Saturday, November 20, 2010

Getting real on Ohio's jobs crisis

I've been on the case of the Ohio media for awhile now regarding the reporting of Ohio's employment situation.

I've contended that state reporters simply spewing quotes from the ODJFS press release announcing the latest unemployment rate or simply stating whether the rate went up or down doesn't provide the public with an honest analysis of Ohio's employment situation.

Ultimately, jobs are issue #1 on the minds of voters. They deserve to be educated on what's really happening out there.

One specific variable I've been pushing to be discussed is the movement of the labor force numbers. The labor force is defined as those in the workforce or actively looking for work. When people stop looking for work, they drop out of the labor force and in turn, drop out of the formula that determines the unemployment rate. To put it simply, the less people in the workforce, the better the unemployment rate.
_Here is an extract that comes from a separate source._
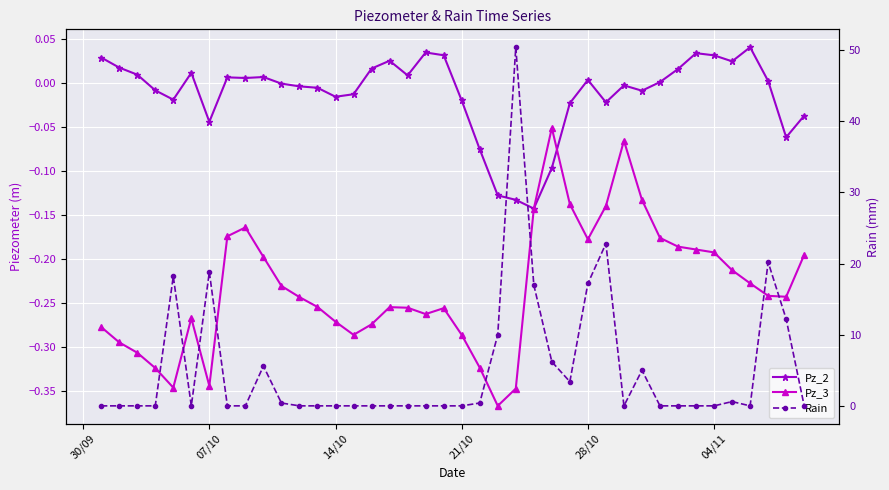

In Pz_2, how many points are higher than both neighbors (excluding endpoints)?

9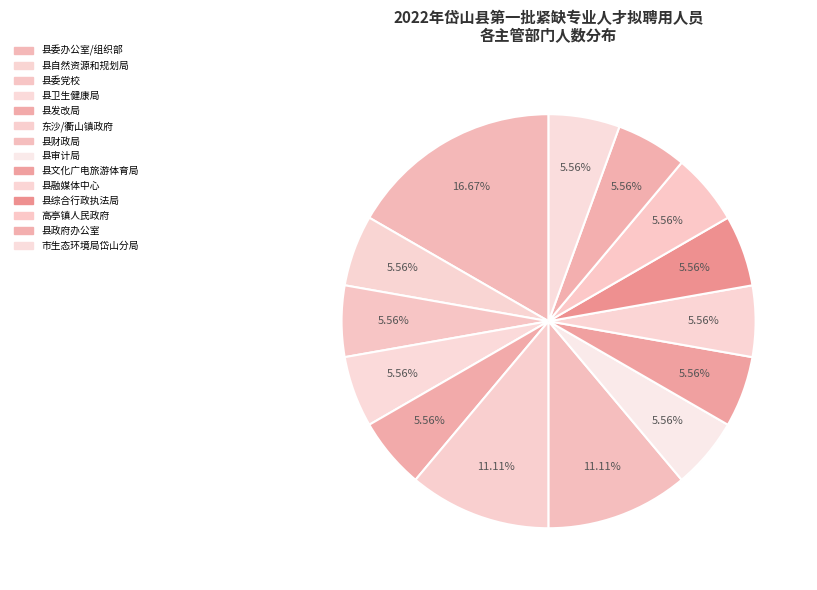

What is the ratio of the value at 县财政局 to the value at 县发改局?

2.0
But it also means people aren't looking for work in Ohio, and that means bad news for Ohio's economy.

Now taking that into consideration, finally someone in Ohio's media took that extra step and is working to better educate Ohioans:

From WCMH TV in Columbus:



Mark Hudson personifies what happens when the public is miseducated by the media on the unemployment rate. He thinks the number simply going up or down determines whether things are worsening or improving.

As I've contended for months on 3BP, things aren't that simple.

The economist interviewed by WCMH puts it very plainly for all to understand:
When the number of people looking for work declines, the unemployment rate declines and that is actually what's been happening over the last half dozen months.

[...]

And depending on how fast they come back into the labor force, we may actually see the unemployment rate go up which will not be a bad thing.
In other words, once the unemployment rate starts increasing, provided it includes an increase in the labor force, it will mean Ohio's job situation is starting to improve.

Unfortunately, Ohio has a long way to go before that happens. In fact, according to the data provided by the Bureau of Labor Statistics, Ted Strickland's term will be the first time since 1976(as far back as the online data provides) that a Governor has seen Ohio's labor force decline over the course of a four year term.

Maybe that was the Turnaround that Ted Strickland promised Ohio.